== Selected passage ==
Content starts

We are dealing with the application of this principle in the context of welfare payments, but it may be useful to keep in mind how this principle would apply in other contexts under our law. The default position is, as one would expect, that a party that has received money in error is obliged to return that money. However, it is also the case that our law has developed an important exception to this general position. This is known as the change of position defence, which was first recognised by Lord Goff in the case Lipkin Gorman v Karpnale Ltd 1991, where he said that
“the defence is available to a person whose position is so changed that it would be inequitable in all the circumstances to require him to make restitution, or alternatively, to make restitution in full”.
In essence, where the person has changed their position, in good faith, in reliance on that payment—for example, by spending it—restitution in a non-welfare context may be denied in whole or in part.
As I said, it is an equitable exception that our law has developed over a number of decades and on the basis of various decisions. It is a complex area of law known as unjust enrichment, on which many doctoral theses have been written. The reason it has attracted so much attention is that there is a conflict of fairness. On the one hand, it seems right that the payer who paid in error should, in principle, receive the money back and that people should not derive benefit from someone else’s innocent error. On the other, it also seems wrong that someone who made no error and relied, in good faith, on that payment should be unduly penalised. The common law and equity seek to strike a balance between these two concerns with the change of position exception that I have outlined.
For welfare payments, we are dealing with a context where statute rather than common law applies; however, it seems that the concerns that the common law has sought to address in other contexts arise even more acutely. The people who received the payments are socioeconomically disadvantaged and very likely to have spent that money, as the case mentioned by the noble Baroness illustrates. Thus, they are very likely to have changed, in good faith, their position by relying on those payments. To ask them to return that money is particularly burdensome on individuals who are on benefits and without a safety net.
Section 71ZB of the Social Security Administration Act, which the amendment proposes to change, seems a very blunt instrument. It responds to that first concern—to ensure that the payer, in this case the taxpayer, should have their money back—but it does nothing to protect the bona fide recipient of that payment from being penalised unduly. For that reason, it seems a fundamentally unfair provision. It seems wrong that the protection that a bona fide recipient of a payment in error would enjoy in other contexts, including a commercial context, should not apply to the bona fide recipient of a welfare payment made in error. This amendment seeks to remedy that unfairness, and it has my support for that reason.
It is true that Section 71ZB gives the Government a discretion and I suppose it will be said that there is guidance that tells the Government to exercise that discretion, taking into account certain circumstances. But the good will of the payer is not sufficient and that certainly is not the position under the general common law on restitution. It is not just a matter of the payer having the good will not to pursue the recovery of the payment; there has to be more to recognise that the innocent beneficiary, too, has an entitlement to protection. It seems to me that this amendment seeks to provide that correction to Section 71ZB of the Social Security Administration Act 1992.
I will, of course, be interested to hear what the Minister has to say about the various mitigations that might exist, but at the moment I agree that, unless the mitigation is in statute, whatever guidance might be in place will not be sufficient. I would also like to take this opportunity to thank the Minister and her officials for the very informative briefing last week.

Content ends

== Action item ==
Please return everything from "As I said, it" down to "I have outlined." in the speech on recovering mistaken welfare payments, copied word for word.

== Information supplied ==
Content starts

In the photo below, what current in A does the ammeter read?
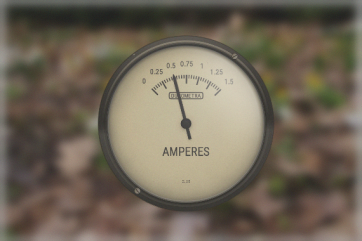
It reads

Content ends

== Exercise solution ==
As I said, it is an equitable exception that our law has developed over a number of decades and on the basis of various decisions. It is a complex area of law known as unjust enrichment, on which many doctoral theses have been written. The reason it has attracted so much attention is that there is a conflict of fairness. On the one hand, it seems right that the payer who paid in error should, in principle, receive the money back and that people should not derive benefit from someone else’s innocent error. On the other, it also seems wrong that someone who made no error and relied, in good faith, on that payment should be unduly penalised. The common law and equity seek to strike a balance between these two concerns with the change of position exception that I have outlined.